Submitted: 11 May 2025 Revised: 06 July 2025 Published: 08 July 2025

Abstract

Spinal cord injury (SCI) is a life-altering condition that often leads to severe motor, sensory, and autonomic dysfunction. The pathophysiology of SCI involves primary mechanical damage followed by secondary injury, characterized by inflammation, oxidative stress, and neurodegeneration. Traditional treatment options focus primarily on symptomatic relief and rehabilitation, with limited success in neural regeneration. In recent years, probiotics have emerged as potential therapeutic agents due to their antibacterial, anti-inflammatory, and neurodegenerative properties. Probiotics influence the gut microbiota, which plays a crucial role in modulating systemic inflammation, immune responses, and neuroprotection. Research suggests that probiotics can enhance neurogenesis, modulate cytokine production, and reduce secondary injury cascades in SCI models. Furthermore, probiotic-derived metabolites, such as short-chain fatty acids and neurotransmitters, contribute to neuroprotection and functional recovery. This review explores the potential of probiotics in SCI management by examining their mechanisms of action, including antibacterial defense, inflammation reduction, and neuronal repair.
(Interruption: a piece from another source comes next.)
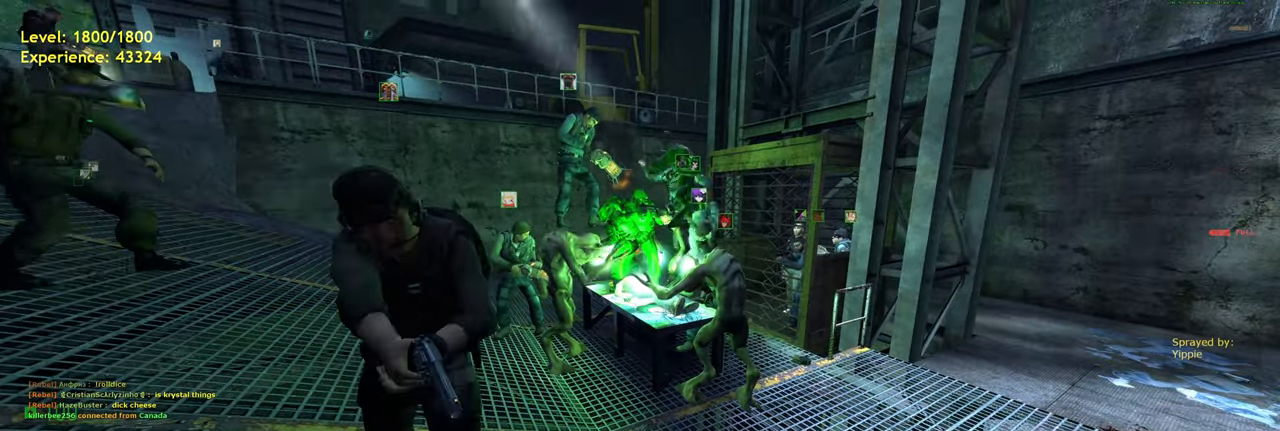
{"keys": [], "mouse": [], "events": []}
It also highlights clinical and preclinical studies supporting probiotic interventions for SCI. Given the growing interest in gut-brain interactions, understanding the therapeutic role of probiotics in SCI could lead to novel adjunct treatments, improving the quality of life for affected individuals. However, further research is required to establish standardized probiotic strains, dosages, and treatment regimens.

Keywords: Spinal cord injury, probiotics, neurodegeneration, gut microbiota, inflammation, antibacterial.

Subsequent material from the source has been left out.